If you’ve seen The Muppets’ new music video where the Electric Mayhem do a live cover of Paul Simon’s “Kodachrome,” you know that it’s hilarious, awesome, and chock full of incredible cameos (and if you were as confused as we were, the large rat is named Bubba, an obscure character from Muppets from Space). But what you might not know about the video is that Kirk Thatcher, a genuine Muppet legend, helmed it. We got to chat with Thatcher about working with Jim Henson, putting together the insanely popular Web videos (he was also responsible for “Jungle Boogie” and “Bohemian Rhapsody”) and why this video took the form it did.
Thatcher began working with Jim Henson right before The Jim Henson Hour aired in 1989 as a self-described freelance “idea guy;” he described his time on the show as an “amazing experience,” where he would come up with ideas, “goof around” and design characters. (He told us that the original title of the show was Jim Henson’s World of Neat Stuff.) After The Jim Henson Hour wrapped, Thatcher worked for Walt Disney Imagineering, first on a proposed redo of Tomorrowland (he was tasked to work on a revamped Carousel of Progress show built around a crashed UFO that doubled as an alien carnival) and then on a slate of projects involving the Muppets (back when Henson was first going to sell the characters to Disney), including a Muppet version of The Great Movie Ride. After Imagineering, Thatcher worked on the cutting-edge television series Dinosaurs, a project that Henson and Thatcher had discussed before Henson’s death and was later revived by ABC. Thatcher “designed most of the characters” and wrote on the show. Before the show’s final season, Thatcher left to write Muppet Treasure Island with legendary Muppet performer Jerry Juhl, he says, “because Muppet Christmas Carol was so sweet and charming and we wanted to do a crazy adventure movie.”

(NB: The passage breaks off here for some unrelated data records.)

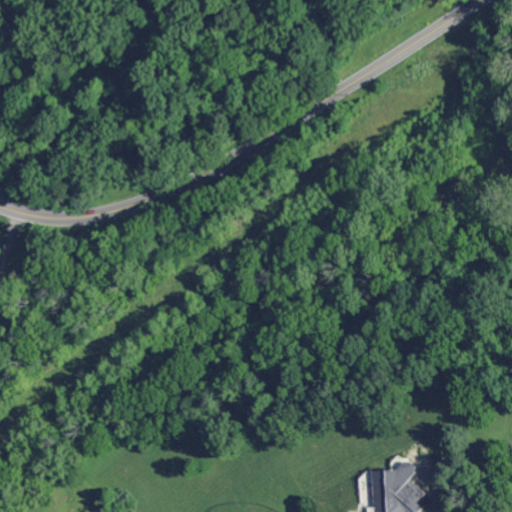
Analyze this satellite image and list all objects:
road: (253, 146)
park: (306, 366)
building: (401, 490)
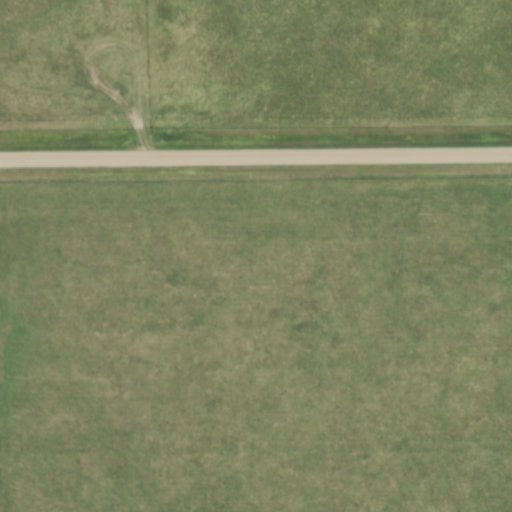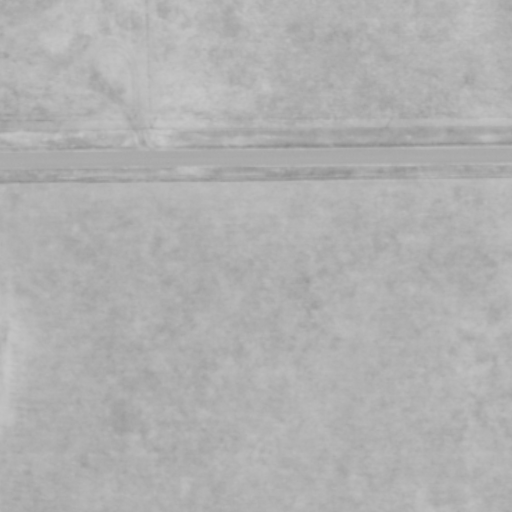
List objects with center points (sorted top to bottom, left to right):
road: (255, 159)
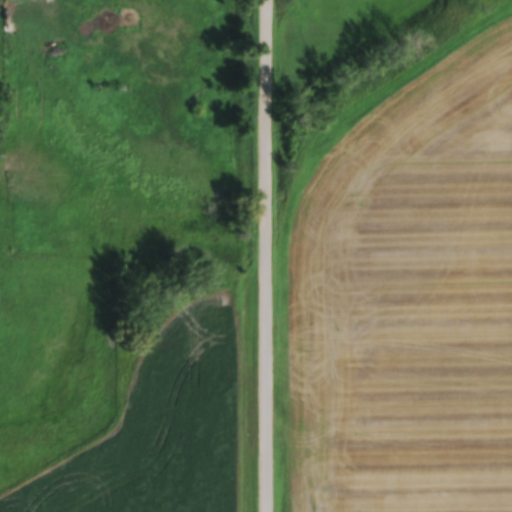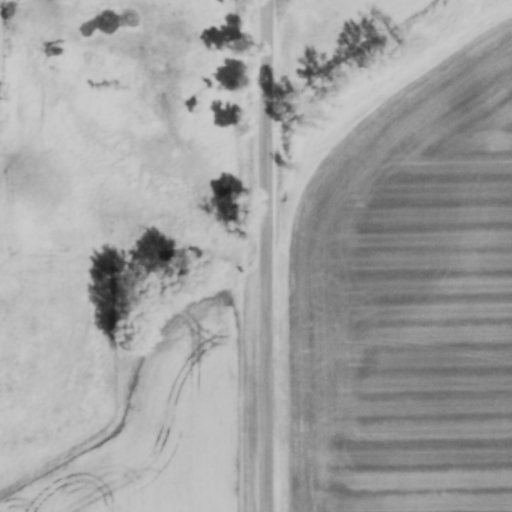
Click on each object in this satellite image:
building: (329, 17)
road: (267, 256)
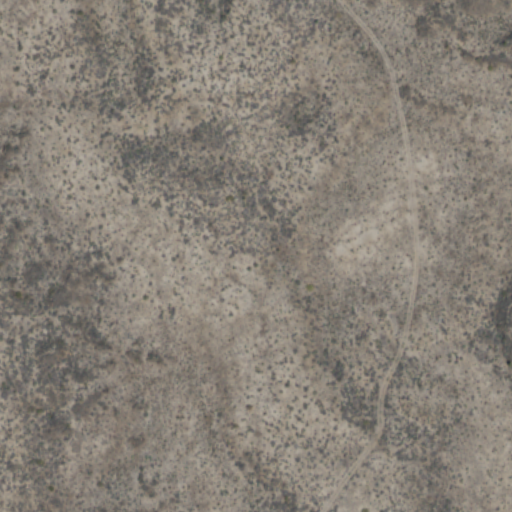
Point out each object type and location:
road: (415, 258)
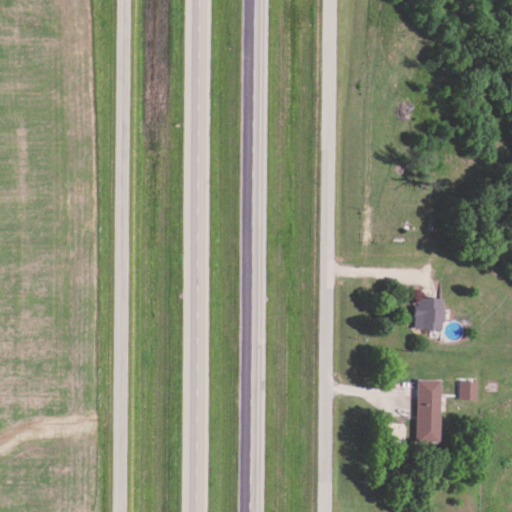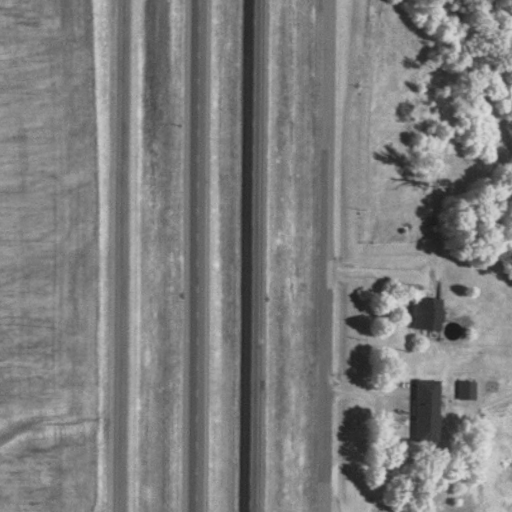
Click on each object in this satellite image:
road: (253, 255)
road: (124, 256)
road: (199, 256)
road: (329, 256)
building: (427, 311)
building: (465, 387)
building: (426, 407)
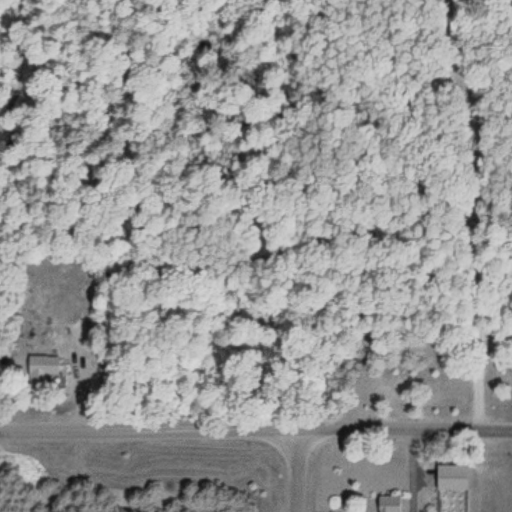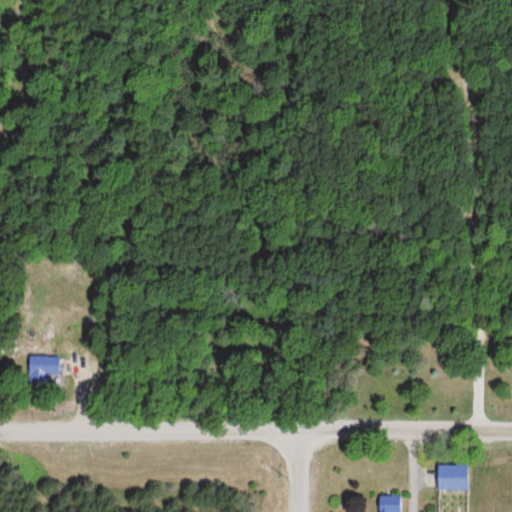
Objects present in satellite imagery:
building: (43, 369)
road: (256, 428)
road: (301, 470)
building: (450, 478)
building: (389, 504)
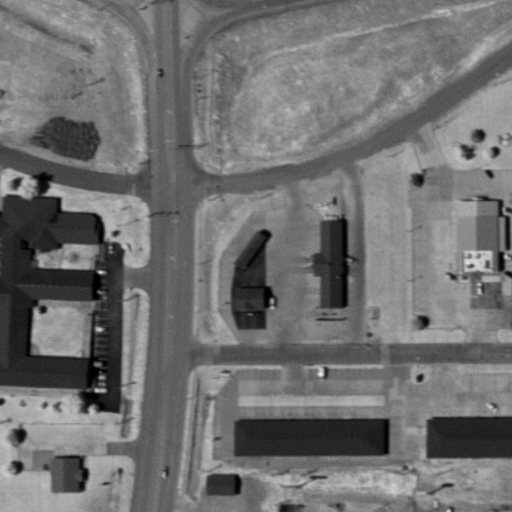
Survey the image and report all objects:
road: (118, 0)
road: (121, 0)
road: (260, 5)
road: (212, 7)
road: (185, 27)
road: (194, 38)
road: (148, 39)
road: (170, 41)
traffic signals: (171, 83)
road: (200, 112)
road: (353, 151)
road: (83, 181)
traffic signals: (171, 190)
road: (195, 190)
building: (477, 244)
building: (477, 244)
building: (250, 250)
building: (250, 250)
road: (352, 254)
building: (329, 263)
building: (330, 264)
road: (225, 270)
road: (193, 277)
building: (41, 288)
building: (41, 289)
road: (171, 298)
building: (249, 298)
building: (250, 298)
road: (114, 312)
road: (340, 354)
road: (189, 359)
road: (227, 426)
building: (309, 437)
building: (309, 437)
building: (469, 437)
building: (469, 437)
road: (184, 442)
building: (65, 474)
building: (65, 475)
building: (220, 485)
road: (226, 505)
road: (350, 506)
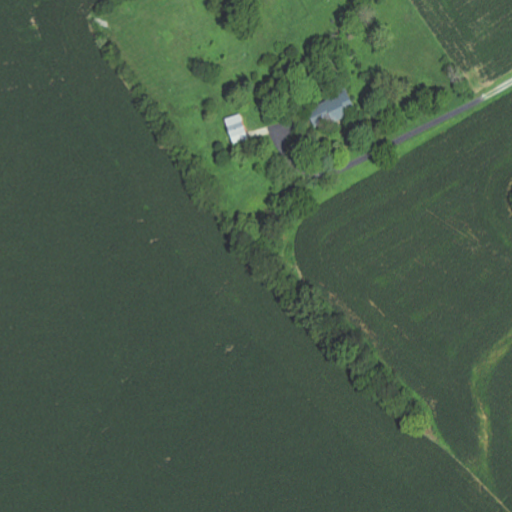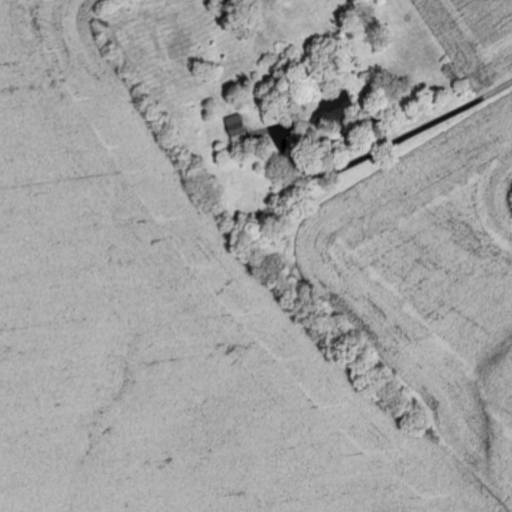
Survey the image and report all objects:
building: (336, 111)
building: (239, 130)
road: (394, 134)
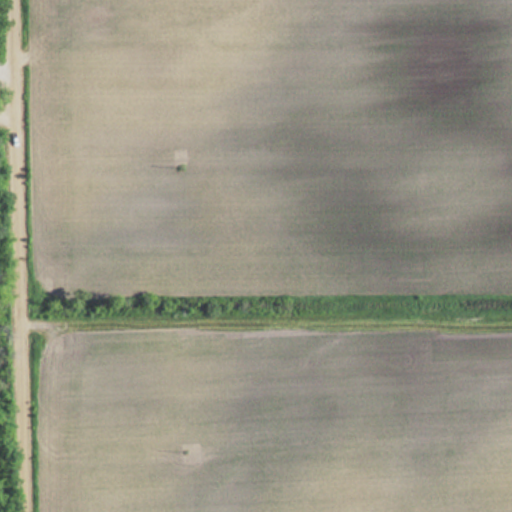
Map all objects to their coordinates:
road: (20, 255)
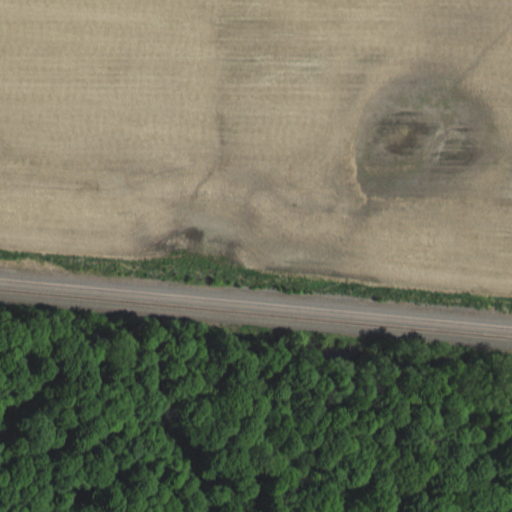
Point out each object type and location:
railway: (256, 302)
railway: (256, 312)
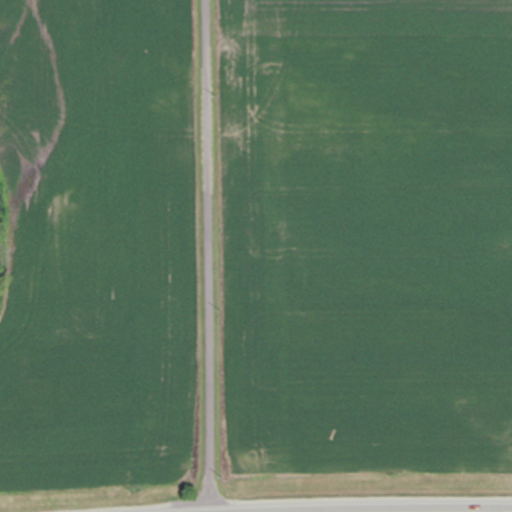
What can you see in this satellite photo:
road: (210, 256)
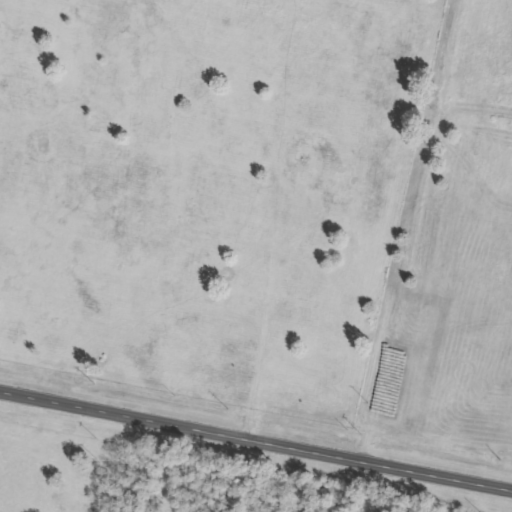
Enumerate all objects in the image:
road: (256, 429)
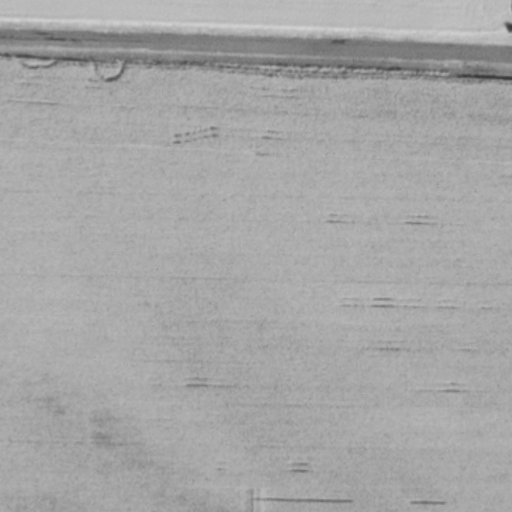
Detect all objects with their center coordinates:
road: (256, 48)
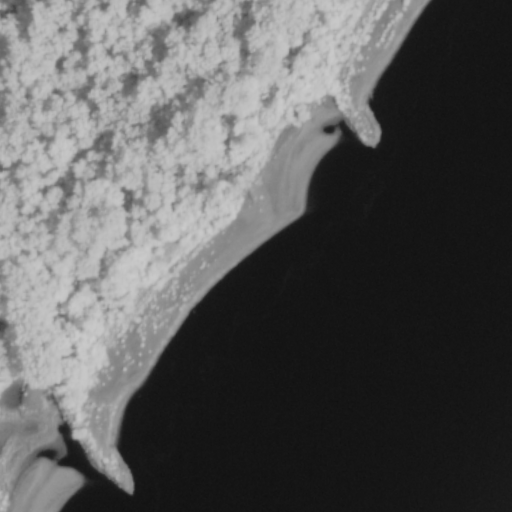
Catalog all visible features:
river: (415, 389)
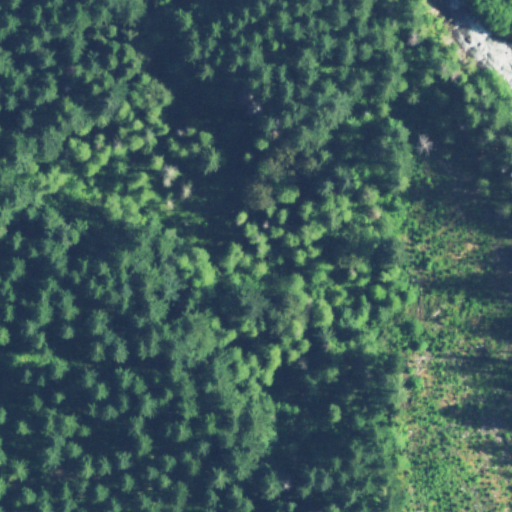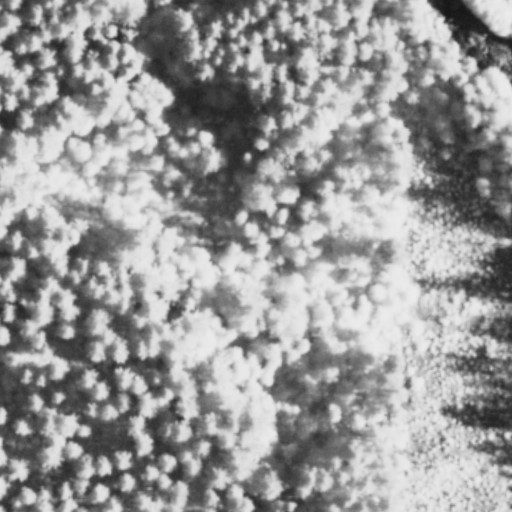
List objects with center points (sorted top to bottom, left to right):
river: (480, 35)
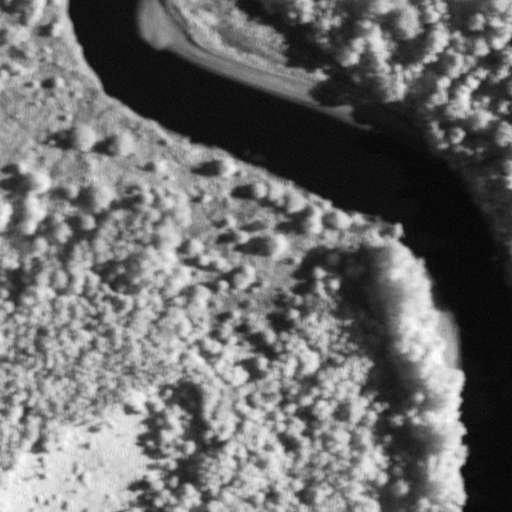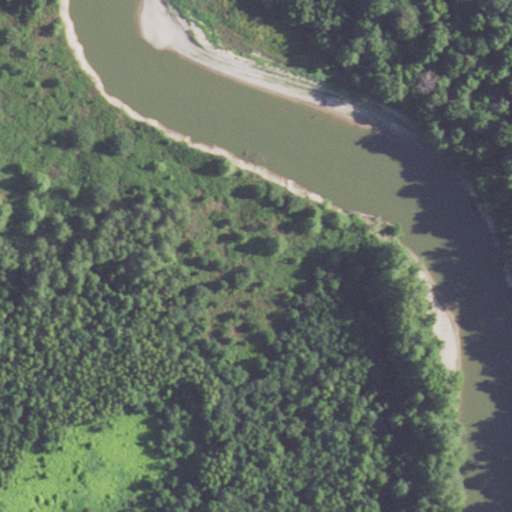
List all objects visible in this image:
river: (414, 201)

After Muppet Treasure Island, Thatcher designed characters for ABC sitcom Aliens in the Family, and worked on Muppets Tonight. (He says that in these years he also worked on several unproduced Muppet projects, including a Muppet “haunted house/Halloween special” that he would still love to do.) When Muppets Tonight wrapped, Thatcher started directing: First he lead the second unit on Muppets from Space and then he directed TV specials It’s a Very Merry Muppet Christmas, The Muppets’ Wizard of Oz and A Muppets Christmas: Letters to Santa. “A few years later, I started doing all the web videos,” Thatcher said.
“Something that we tend to forget is that the Muppets really lived in short form,” Thatcher explained. “They really became hits in the short form. So it really harkens back to what they do really well – have an idea, play with it, and get out. They really shine in a short form format.” Thatcher loved the freedom of the web videos and says that the experience of producing the videos “and just brainstorming,” felt like his early days with Jim Henson. As to how they chose “Kodachrome” for the new video, Thatcher says that, “We knew Paul Simon was a friend of the Muppets. We had talked about something with Muppets doing selfies and ‘Kodachrome’ is about pictures and about how pictures look better than your memory. We had also talked a long time about doing an Electric Mayhem live concert piece. But there’s no way to wedge it into the movies or the show, so we decided to do the short video like that, with the screens behind them showing the selfies.” While the “Kodachrome” video was shot on the same day as “Jungle Boogie,” it is coming out so much later due to the lengthy post-production process. “It took six hours to shoot and it’s taken six months to edit,” Thatcher said.
Part of what makes the new video work so well is the commitment to authenticity. Years ago Thatcher made music videos with David Fincher and used some of those lessons in making the Electric Mayhem really come alive. Also, he says, “The guy doing Dr. Teeth’s hands is a real piano player. So he might miss a few keys but he’s pretty accurate. And the guy doing Animal’s hands is a real drummer. So he’s drumming the way it would really be done. They’re really meticulous about making it look like they’re really playing the instruments.” He shot and cut the video like a real concert movie. “We thought all of that was enough to make a fun, dynamic video and make you think, Wow, the Electric Mayhem play concerts like real rock bands. They’re not just The Muppet Show house band.”